◆ **Problem description**:
Except for the pictures, retype the records that follow exactly.

◆ **Material provided**:
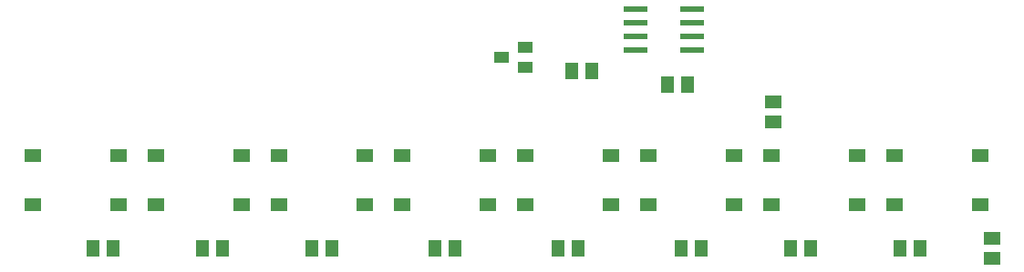
<source format=gtp>
G04 EAGLE Gerber RS-274X export*
G75*
%MOMM*%
%FSLAX34Y34*%
%LPD*%
%INTop Paste*%
%IPPOS*%
%AMOC8*
5,1,8,0,0,1.08239X$1,22.5*%
G01*
%ADD10R,1.500000X1.300000*%
%ADD11R,1.400000X1.000000*%
%ADD12R,1.300000X1.500000*%
%ADD13R,1.550000X1.300000*%
%ADD14R,2.200000X0.600000*%


D10*
X749300Y187300D03*
X749300Y168300D03*
D11*
X497000Y228600D03*
X519000Y238100D03*
X519000Y219100D03*
D12*
X581000Y215900D03*
X562000Y215900D03*
D10*
X952500Y41300D03*
X952500Y60300D03*
D12*
X117500Y50800D03*
X136500Y50800D03*
X219100Y50800D03*
X238100Y50800D03*
X320700Y50800D03*
X339700Y50800D03*
X435000Y50800D03*
X454000Y50800D03*
X549300Y50800D03*
X568300Y50800D03*
X663600Y50800D03*
X682600Y50800D03*
X765200Y50800D03*
X784200Y50800D03*
X866800Y50800D03*
X885800Y50800D03*
D13*
X141350Y136800D03*
X61850Y136800D03*
X141350Y91800D03*
X61850Y91800D03*
X255650Y136800D03*
X176150Y136800D03*
X255650Y91800D03*
X176150Y91800D03*
X369950Y136800D03*
X290450Y136800D03*
X369950Y91800D03*
X290450Y91800D03*
X484250Y136800D03*
X404750Y136800D03*
X484250Y91800D03*
X404750Y91800D03*
X598550Y136800D03*
X519050Y136800D03*
X598550Y91800D03*
X519050Y91800D03*
X712850Y136800D03*
X633350Y136800D03*
X712850Y91800D03*
X633350Y91800D03*
X827150Y136800D03*
X747650Y136800D03*
X827150Y91800D03*
X747650Y91800D03*
X941450Y136800D03*
X861950Y136800D03*
X941450Y91800D03*
X861950Y91800D03*
D14*
X621700Y260350D03*
X673700Y260350D03*
X621700Y273050D03*
X621700Y247650D03*
X621700Y234950D03*
X673700Y273050D03*
X673700Y247650D03*
X673700Y234950D03*
D12*
X669900Y203200D03*
X650900Y203200D03*
M02*

</source>
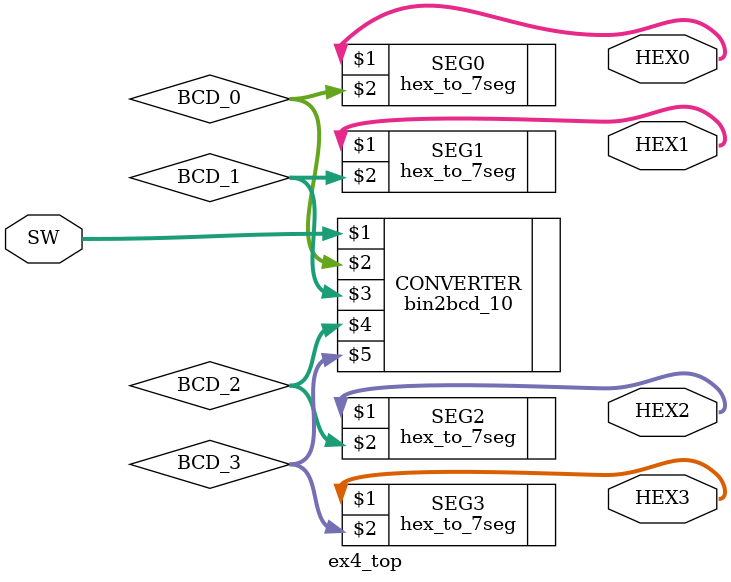
<source format=v>
module ex4_top (
SW,
HEX0,
HEX1,
HEX2,
HEX3
);

	input [9:0] SW;
	output [6:0] HEX0, HEX1, HEX2, HEX3;
	wire [3:0] BCD_0, BCD_1, BCD_2, BCD_3;

	bin2bcd_10 CONVERTER(SW[9:0], BCD_0, BCD_1, BCD_2, BCD_3);
	hex_to_7seg SEG0(HEX0, BCD_0);
	hex_to_7seg SEG1(HEX1, BCD_1);
	hex_to_7seg SEG2(HEX2, BCD_2);
	hex_to_7seg SEG3(HEX3, BCD_3);
	
endmodule 
</source>
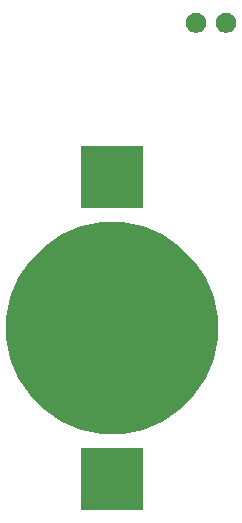
<source format=gbr>
G04 #@! TF.GenerationSoftware,KiCad,Pcbnew,(5.1.6)-1*
G04 #@! TF.CreationDate,2021-05-25T10:57:31+03:00*
G04 #@! TF.ProjectId,parasite,70617261-7369-4746-952e-6b696361645f,1.0.0*
G04 #@! TF.SameCoordinates,Original*
G04 #@! TF.FileFunction,Soldermask,Bot*
G04 #@! TF.FilePolarity,Negative*
%FSLAX46Y46*%
G04 Gerber Fmt 4.6, Leading zero omitted, Abs format (unit mm)*
G04 Created by KiCad (PCBNEW (5.1.6)-1) date 2021-05-25 10:57:31*
%MOMM*%
%LPD*%
G01*
G04 APERTURE LIST*
%ADD10C,0.100000*%
G04 APERTURE END LIST*
D10*
G36*
X69701000Y-70301000D02*
G01*
X64499000Y-70301000D01*
X64499000Y-65099000D01*
X69701000Y-65099000D01*
X69701000Y-70301000D01*
G37*
G36*
X69710909Y-46292981D02*
G01*
X71339887Y-46967726D01*
X71339888Y-46967727D01*
X72805930Y-47947304D01*
X74052696Y-49194070D01*
X74707228Y-50173648D01*
X75032274Y-50660113D01*
X75707019Y-52289091D01*
X76051000Y-54018402D01*
X76051000Y-55781598D01*
X75707019Y-57510909D01*
X75032274Y-59139887D01*
X75032273Y-59139888D01*
X74052696Y-60605930D01*
X72805930Y-61852696D01*
X71826352Y-62507228D01*
X71339887Y-62832274D01*
X69710909Y-63507019D01*
X67981598Y-63851000D01*
X66218402Y-63851000D01*
X64489091Y-63507019D01*
X62860113Y-62832274D01*
X62373648Y-62507228D01*
X61394070Y-61852696D01*
X60147304Y-60605930D01*
X59167727Y-59139888D01*
X59167726Y-59139887D01*
X58492981Y-57510909D01*
X58149000Y-55781598D01*
X58149000Y-54018402D01*
X58492981Y-52289091D01*
X59167726Y-50660113D01*
X59492772Y-50173648D01*
X60147304Y-49194070D01*
X61394070Y-47947304D01*
X62860112Y-46967727D01*
X62860113Y-46967726D01*
X64489091Y-46292981D01*
X66218402Y-45949000D01*
X67981598Y-45949000D01*
X69710909Y-46292981D01*
G37*
G36*
X69701000Y-44701000D02*
G01*
X64499000Y-44701000D01*
X64499000Y-39499000D01*
X69701000Y-39499000D01*
X69701000Y-44701000D01*
G37*
G36*
X76998228Y-28231703D02*
G01*
X77153100Y-28295853D01*
X77292481Y-28388985D01*
X77411015Y-28507519D01*
X77504147Y-28646900D01*
X77568297Y-28801772D01*
X77601000Y-28966184D01*
X77601000Y-29133816D01*
X77568297Y-29298228D01*
X77504147Y-29453100D01*
X77411015Y-29592481D01*
X77292481Y-29711015D01*
X77153100Y-29804147D01*
X76998228Y-29868297D01*
X76833816Y-29901000D01*
X76666184Y-29901000D01*
X76501772Y-29868297D01*
X76346900Y-29804147D01*
X76207519Y-29711015D01*
X76088985Y-29592481D01*
X75995853Y-29453100D01*
X75931703Y-29298228D01*
X75899000Y-29133816D01*
X75899000Y-28966184D01*
X75931703Y-28801772D01*
X75995853Y-28646900D01*
X76088985Y-28507519D01*
X76207519Y-28388985D01*
X76346900Y-28295853D01*
X76501772Y-28231703D01*
X76666184Y-28199000D01*
X76833816Y-28199000D01*
X76998228Y-28231703D01*
G37*
G36*
X74458228Y-28231703D02*
G01*
X74613100Y-28295853D01*
X74752481Y-28388985D01*
X74871015Y-28507519D01*
X74964147Y-28646900D01*
X75028297Y-28801772D01*
X75061000Y-28966184D01*
X75061000Y-29133816D01*
X75028297Y-29298228D01*
X74964147Y-29453100D01*
X74871015Y-29592481D01*
X74752481Y-29711015D01*
X74613100Y-29804147D01*
X74458228Y-29868297D01*
X74293816Y-29901000D01*
X74126184Y-29901000D01*
X73961772Y-29868297D01*
X73806900Y-29804147D01*
X73667519Y-29711015D01*
X73548985Y-29592481D01*
X73455853Y-29453100D01*
X73391703Y-29298228D01*
X73359000Y-29133816D01*
X73359000Y-28966184D01*
X73391703Y-28801772D01*
X73455853Y-28646900D01*
X73548985Y-28507519D01*
X73667519Y-28388985D01*
X73806900Y-28295853D01*
X73961772Y-28231703D01*
X74126184Y-28199000D01*
X74293816Y-28199000D01*
X74458228Y-28231703D01*
G37*
M02*

</source>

◆ **Answer section**:
<source format=gtp>
G04 EAGLE Gerber RS-274X export*
G75*
%MOMM*%
%FSLAX34Y34*%
%LPD*%
%INTop Paste*%
%IPPOS*%
%AMOC8*
5,1,8,0,0,1.08239X$1,22.5*%
G01*
%ADD10R,1.500000X1.300000*%
%ADD11R,1.400000X1.000000*%
%ADD12R,1.300000X1.500000*%
%ADD13R,1.550000X1.300000*%
%ADD14R,2.200000X0.600000*%


D10*
X749300Y187300D03*
X749300Y168300D03*
D11*
X497000Y228600D03*
X519000Y238100D03*
X519000Y219100D03*
D12*
X581000Y215900D03*
X562000Y215900D03*
D10*
X952500Y41300D03*
X952500Y60300D03*
D12*
X117500Y50800D03*
X136500Y50800D03*
X219100Y50800D03*
X238100Y50800D03*
X320700Y50800D03*
X339700Y50800D03*
X435000Y50800D03*
X454000Y50800D03*
X549300Y50800D03*
X568300Y50800D03*
X663600Y50800D03*
X682600Y50800D03*
X765200Y50800D03*
X784200Y50800D03*
X866800Y50800D03*
X885800Y50800D03*
D13*
X141350Y136800D03*
X61850Y136800D03*
X141350Y91800D03*
X61850Y91800D03*
X255650Y136800D03*
X176150Y136800D03*
X255650Y91800D03*
X176150Y91800D03*
X369950Y136800D03*
X290450Y136800D03*
X369950Y91800D03*
X290450Y91800D03*
X484250Y136800D03*
X404750Y136800D03*
X484250Y91800D03*
X404750Y91800D03*
X598550Y136800D03*
X519050Y136800D03*
X598550Y91800D03*
X519050Y91800D03*
X712850Y136800D03*
X633350Y136800D03*
X712850Y91800D03*
X633350Y91800D03*
X827150Y136800D03*
X747650Y136800D03*
X827150Y91800D03*
X747650Y91800D03*
X941450Y136800D03*
X861950Y136800D03*
X941450Y91800D03*
X861950Y91800D03*
D14*
X621700Y260350D03*
X673700Y260350D03*
X621700Y273050D03*
X621700Y247650D03*
X621700Y234950D03*
X673700Y273050D03*
X673700Y247650D03*
X673700Y234950D03*
D12*
X669900Y203200D03*
X650900Y203200D03*
M02*

</source>
<source format=v>
module ex4_top (
SW,
HEX0,
HEX1,
HEX2,
HEX3
);

	input [9:0] SW;
	output [6:0] HEX0, HEX1, HEX2, HEX3;
	wire [3:0] BCD_0, BCD_1, BCD_2, BCD_3;

	bin2bcd_10 CONVERTER(SW[9:0], BCD_0, BCD_1, BCD_2, BCD_3);
	hex_to_7seg SEG0(HEX0, BCD_0);
	hex_to_7seg SEG1(HEX1, BCD_1);
	hex_to_7seg SEG2(HEX2, BCD_2);
	hex_to_7seg SEG3(HEX3, BCD_3);
	
endmodule 
</source>
<source format=gbr>
G04 #@! TF.GenerationSoftware,KiCad,Pcbnew,(5.1.6)-1*
G04 #@! TF.CreationDate,2021-05-25T10:57:31+03:00*
G04 #@! TF.ProjectId,parasite,70617261-7369-4746-952e-6b696361645f,1.0.0*
G04 #@! TF.SameCoordinates,Original*
G04 #@! TF.FileFunction,Soldermask,Bot*
G04 #@! TF.FilePolarity,Negative*
%FSLAX46Y46*%
G04 Gerber Fmt 4.6, Leading zero omitted, Abs format (unit mm)*
G04 Created by KiCad (PCBNEW (5.1.6)-1) date 2021-05-25 10:57:31*
%MOMM*%
%LPD*%
G01*
G04 APERTURE LIST*
%ADD10C,0.100000*%
G04 APERTURE END LIST*
D10*
G36*
X69701000Y-70301000D02*
G01*
X64499000Y-70301000D01*
X64499000Y-65099000D01*
X69701000Y-65099000D01*
X69701000Y-70301000D01*
G37*
G36*
X69710909Y-46292981D02*
G01*
X71339887Y-46967726D01*
X71339888Y-46967727D01*
X72805930Y-47947304D01*
X74052696Y-49194070D01*
X74707228Y-50173648D01*
X75032274Y-50660113D01*
X75707019Y-52289091D01*
X76051000Y-54018402D01*
X76051000Y-55781598D01*
X75707019Y-57510909D01*
X75032274Y-59139887D01*
X75032273Y-59139888D01*
X74052696Y-60605930D01*
X72805930Y-61852696D01*
X71826352Y-62507228D01*
X71339887Y-62832274D01*
X69710909Y-63507019D01*
X67981598Y-63851000D01*
X66218402Y-63851000D01*
X64489091Y-63507019D01*
X62860113Y-62832274D01*
X62373648Y-62507228D01*
X61394070Y-61852696D01*
X60147304Y-60605930D01*
X59167727Y-59139888D01*
X59167726Y-59139887D01*
X58492981Y-57510909D01*
X58149000Y-55781598D01*
X58149000Y-54018402D01*
X58492981Y-52289091D01*
X59167726Y-50660113D01*
X59492772Y-50173648D01*
X60147304Y-49194070D01*
X61394070Y-47947304D01*
X62860112Y-46967727D01*
X62860113Y-46967726D01*
X64489091Y-46292981D01*
X66218402Y-45949000D01*
X67981598Y-45949000D01*
X69710909Y-46292981D01*
G37*
G36*
X69701000Y-44701000D02*
G01*
X64499000Y-44701000D01*
X64499000Y-39499000D01*
X69701000Y-39499000D01*
X69701000Y-44701000D01*
G37*
G36*
X76998228Y-28231703D02*
G01*
X77153100Y-28295853D01*
X77292481Y-28388985D01*
X77411015Y-28507519D01*
X77504147Y-28646900D01*
X77568297Y-28801772D01*
X77601000Y-28966184D01*
X77601000Y-29133816D01*
X77568297Y-29298228D01*
X77504147Y-29453100D01*
X77411015Y-29592481D01*
X77292481Y-29711015D01*
X77153100Y-29804147D01*
X76998228Y-29868297D01*
X76833816Y-29901000D01*
X76666184Y-29901000D01*
X76501772Y-29868297D01*
X76346900Y-29804147D01*
X76207519Y-29711015D01*
X76088985Y-29592481D01*
X75995853Y-29453100D01*
X75931703Y-29298228D01*
X75899000Y-29133816D01*
X75899000Y-28966184D01*
X75931703Y-28801772D01*
X75995853Y-28646900D01*
X76088985Y-28507519D01*
X76207519Y-28388985D01*
X76346900Y-28295853D01*
X76501772Y-28231703D01*
X76666184Y-28199000D01*
X76833816Y-28199000D01*
X76998228Y-28231703D01*
G37*
G36*
X74458228Y-28231703D02*
G01*
X74613100Y-28295853D01*
X74752481Y-28388985D01*
X74871015Y-28507519D01*
X74964147Y-28646900D01*
X75028297Y-28801772D01*
X75061000Y-28966184D01*
X75061000Y-29133816D01*
X75028297Y-29298228D01*
X74964147Y-29453100D01*
X74871015Y-29592481D01*
X74752481Y-29711015D01*
X74613100Y-29804147D01*
X74458228Y-29868297D01*
X74293816Y-29901000D01*
X74126184Y-29901000D01*
X73961772Y-29868297D01*
X73806900Y-29804147D01*
X73667519Y-29711015D01*
X73548985Y-29592481D01*
X73455853Y-29453100D01*
X73391703Y-29298228D01*
X73359000Y-29133816D01*
X73359000Y-28966184D01*
X73391703Y-28801772D01*
X73455853Y-28646900D01*
X73548985Y-28507519D01*
X73667519Y-28388985D01*
X73806900Y-28295853D01*
X73961772Y-28231703D01*
X74126184Y-28199000D01*
X74293816Y-28199000D01*
X74458228Y-28231703D01*
G37*
M02*

</source>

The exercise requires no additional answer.